Successful vaccination against measles in childhood should provide lifetime protection. Paul Hennessy/NurPhoto via Getty Images
Matthew Ferrari, Pennsylvania State University
The measles virus has been a part of human life for thousands of years. A recent study suggests that it appeared about 4,000 years ago, originating from a virus affecting livestock. That was also the time when cities were reaching population sizes above 250,000 – enough to keep the virus spreading even though people who have had measles don’t ever get it again.
As recently as the mid-20th century, before the development of a vaccine, nearly every person could expect to be infected with the measles virus in their lifetime. The introduction of a vaccine in the mid-1960s has dramatically cut the incidence of measles. Fewer than seven million cases were estimated in 2017. But those improvements have not been evenly spread. The incidence of measles is concentrated in low-income countries. And the risk of death or severe complications is disproportionately high in marginalised populations with poor access to health services.
The risk of mortality due to measles infection is 5-times higher in low- compared to high-income countries and can be greater than 10% when outbreaks overwhelm health systems. There were over 1,000 measles deaths in Madagascar in 2019 and there have been over 6,000 deaths so far in an outbreak in the Democratic Republic of Congo (DRC). The long-term effects of these outbreaks on immunity to other diseases has yet to be seen, and may be substantial.
Read more: Outbreaks of measles: compounding challenges in the DRC
Measles is very easily transmitted from person to person in the droplets created when an infected person coughs or sneezes. These droplets can stay in the air for hours.
The disease often begins with a runny nose, runny eyes and a cough, followed by a rash. The virus infects cells throughout the body, but specifically kills cells of the immune system which the body uses to fight infection. This makes it harder to fight off common infections that cause pneumonia or diarrhoea. During and just after measles infection, individuals are more likely to get very ill or even die from secondary infections that would otherwise be relatively harmless.
Recent research has uncovered a new mechanism suggesting that this effect may persist for over a year. This new research suggests that measles infection not only weakens the immune system, but in some cases resets it. It can make people susceptible again to infections they were previously immune to. In rare cases, measles infection can lead to neurological complications that result in deafness or blindness.
Vaccination prior to exposure remains the single most effective way to prevent measles disease. The vaccine is a weakened virus which triggers strong immunity to the full-strength virus without causing disease. A successful vaccination against measles in childhood should provide lifetime protection. Two doses are recommended for each child to ensure at least one is successful.
The more similar the structure of the vaccine is to the virus in its natural state, the stronger the protection of the vaccine. The measles vaccine is very similar and conveys strong protection. But this similarity is the vaccine’s greatest weakness as it must be kept in a very narrow temperature regime – not too cold, not too warm – to remain effective. The supply chains to get the vaccine from production to health clinics must have very specific refrigeration equipment throughout. This has been difficult in places where electrification is limited. These communities may only receive effective vaccines during large campaigns every few years, leaving some children unprotected.

-*-*-

Please rewrite everything in the measles article from "Recent research has" down to "one is successful.", substituting "body's defenses" for "immune system".

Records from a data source
-*-*-

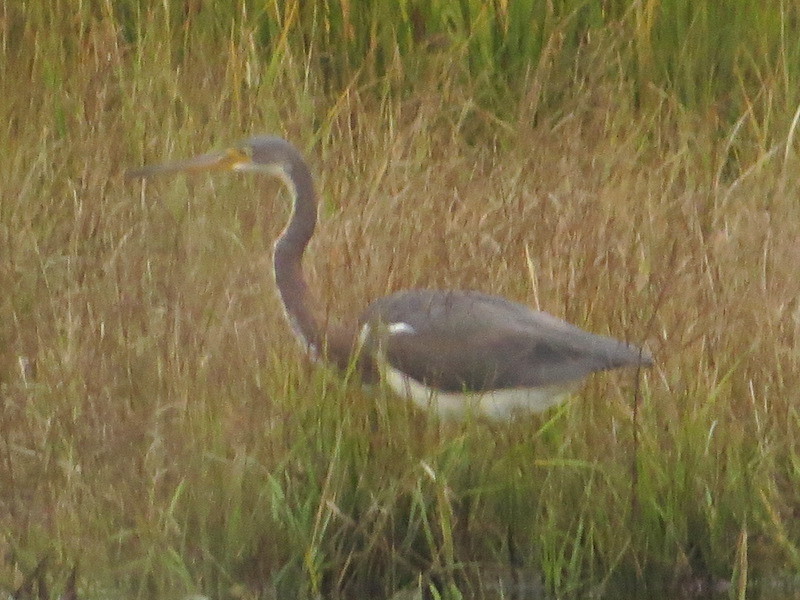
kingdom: Animalia
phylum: Chordata
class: Aves
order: Pelecaniformes
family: Ardeidae
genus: Egretta
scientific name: Egretta tricolor
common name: Tricolored heron
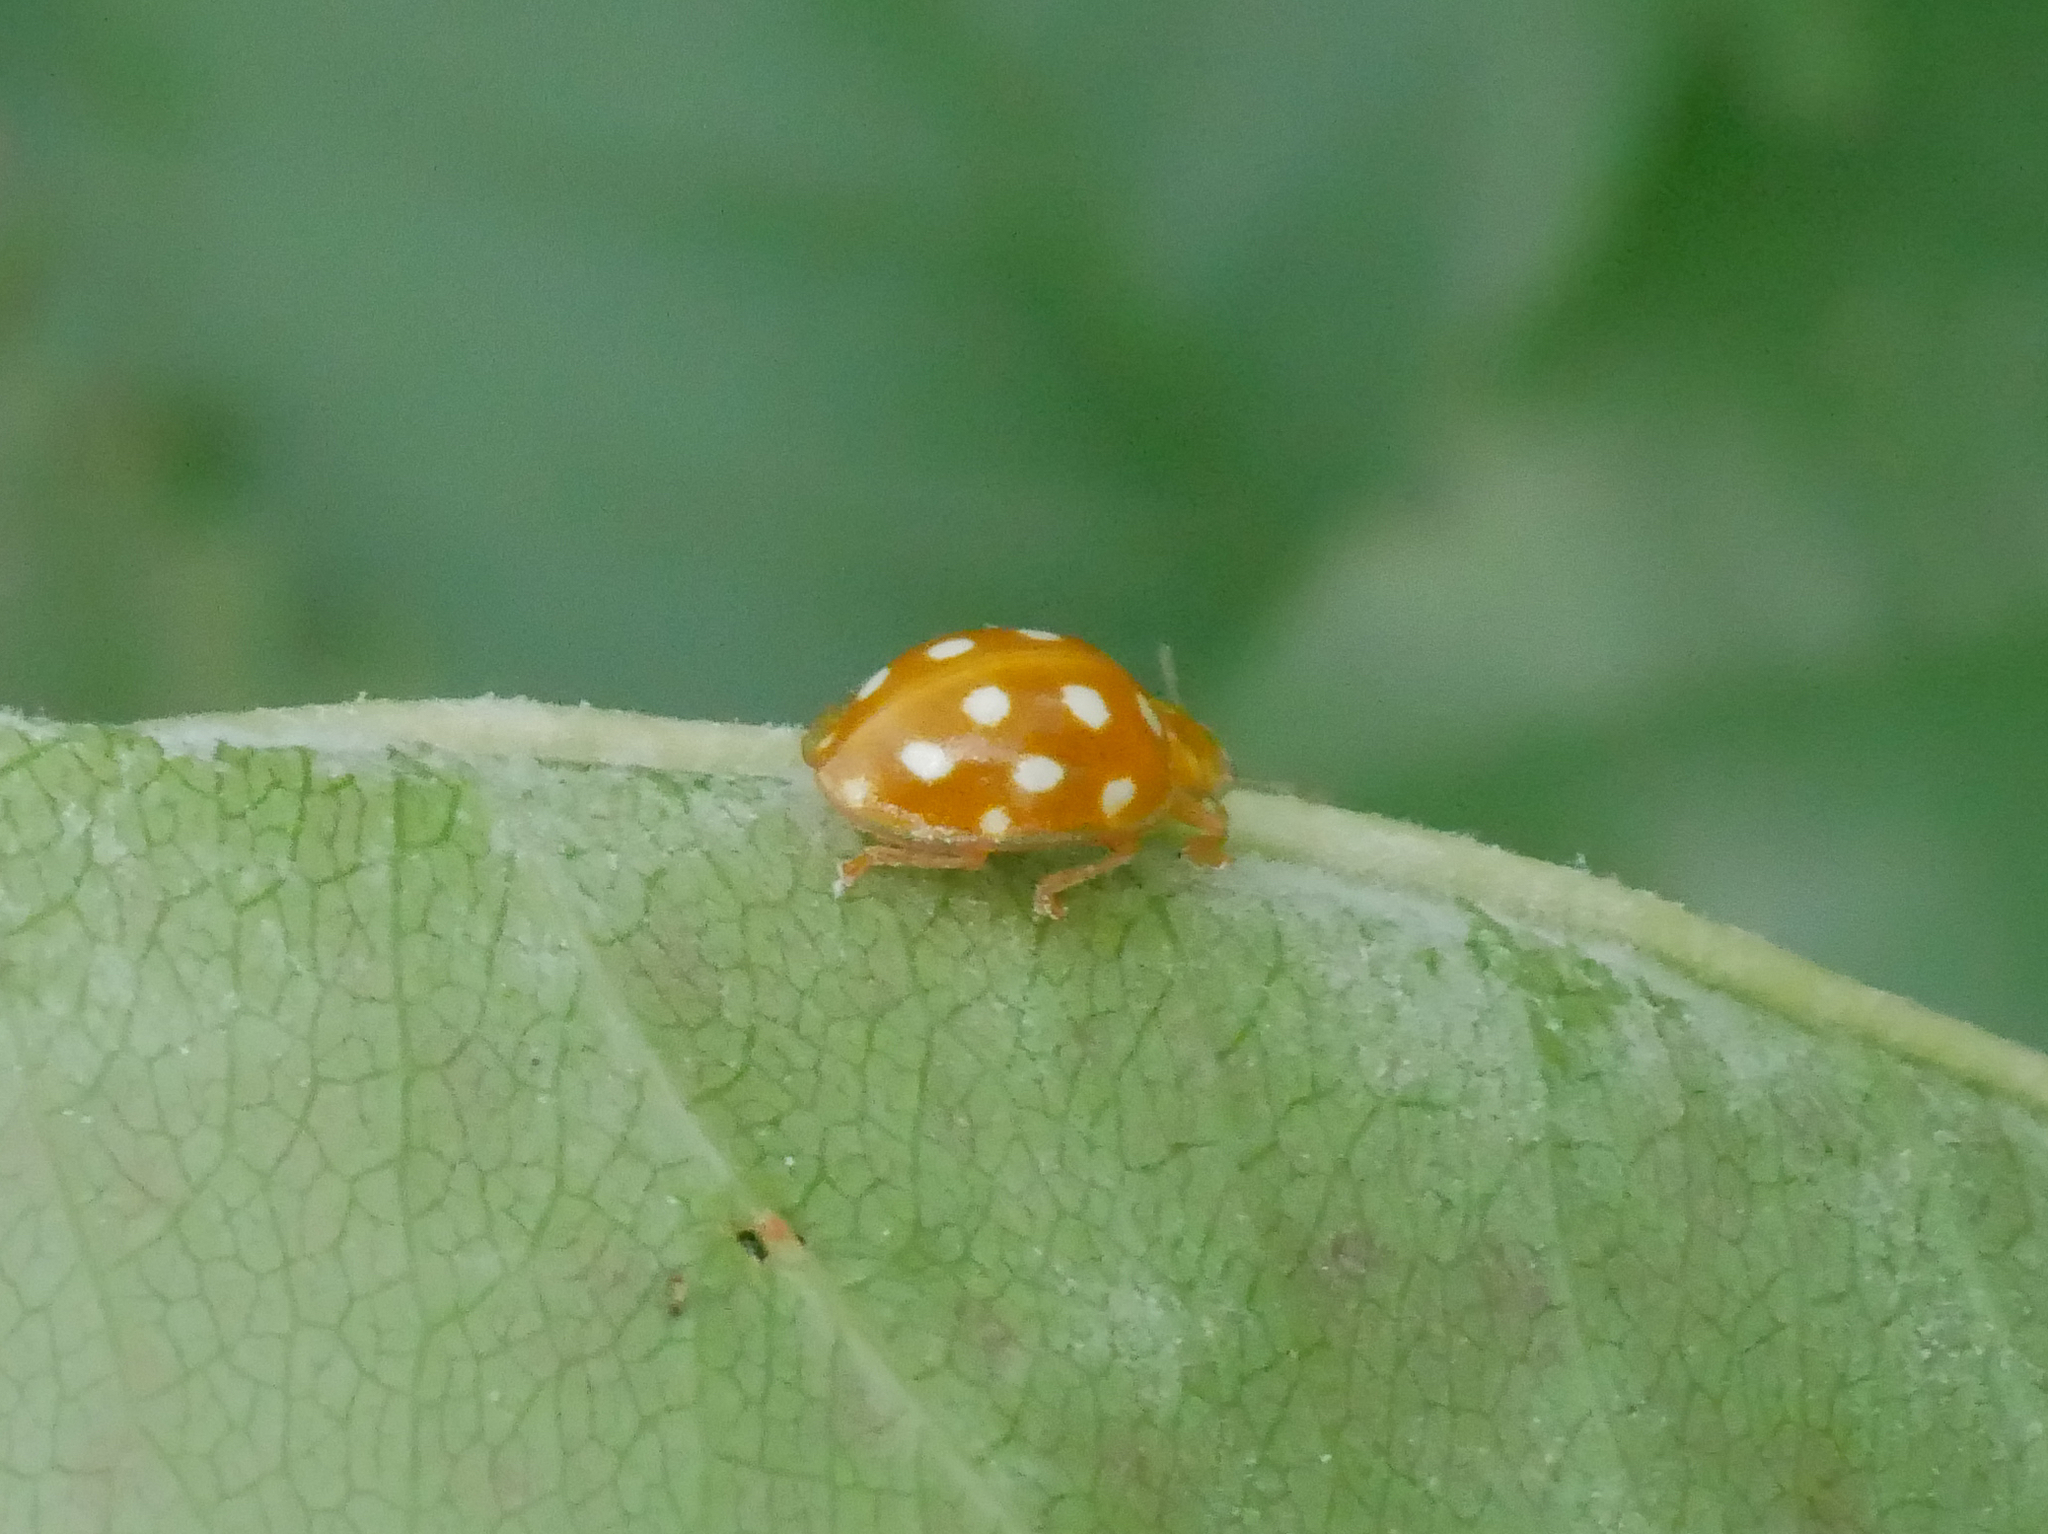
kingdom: Animalia
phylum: Arthropoda
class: Insecta
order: Coleoptera
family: Coccinellidae
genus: Halyzia
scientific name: Halyzia sedecimguttata
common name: Orange ladybird
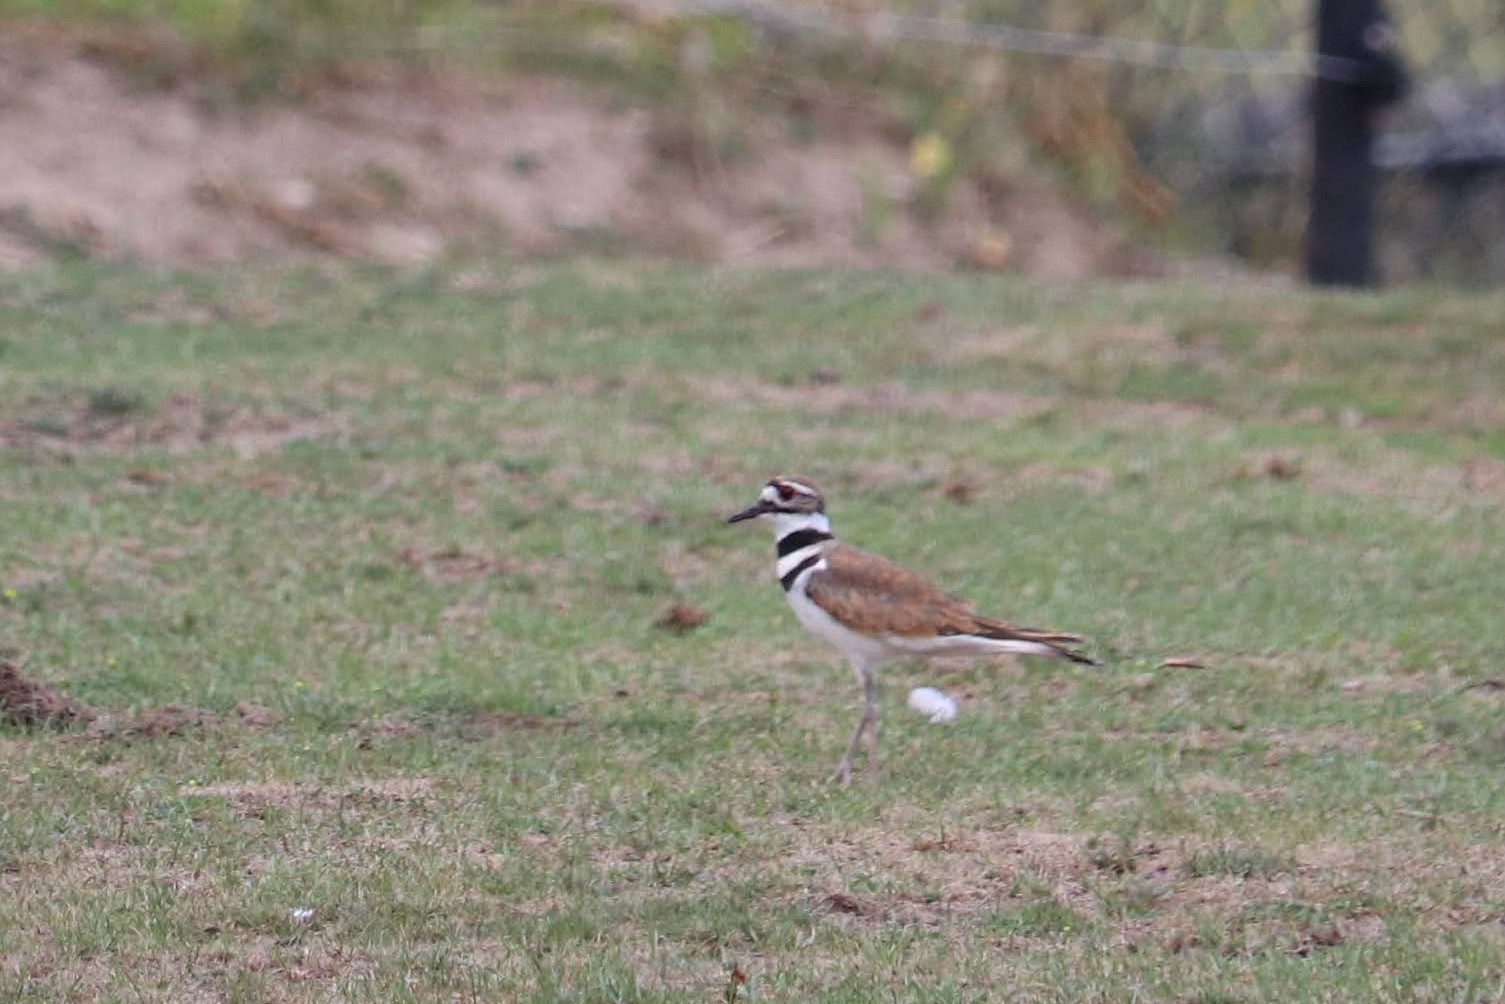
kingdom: Animalia
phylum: Chordata
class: Aves
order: Charadriiformes
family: Charadriidae
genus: Charadrius
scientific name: Charadrius vociferus
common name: Killdeer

-*-*-

ANSWER AREA
Recent research has uncovered a new mechanism suggesting that this effect may persist for over a year. This new research suggests that measles infection not only weakens the body's defenses, but in some cases resets it. It can make people susceptible again to infections they were previously immune to. In rare cases, measles infection can lead to neurological complications that result in deafness or blindness.
Vaccination prior to exposure remains the single most effective way to prevent measles disease. The vaccine is a weakened virus which triggers strong immunity to the full-strength virus without causing disease. A successful vaccination against measles in childhood should provide lifetime protection. Two doses are recommended for each child to ensure at least one is successful.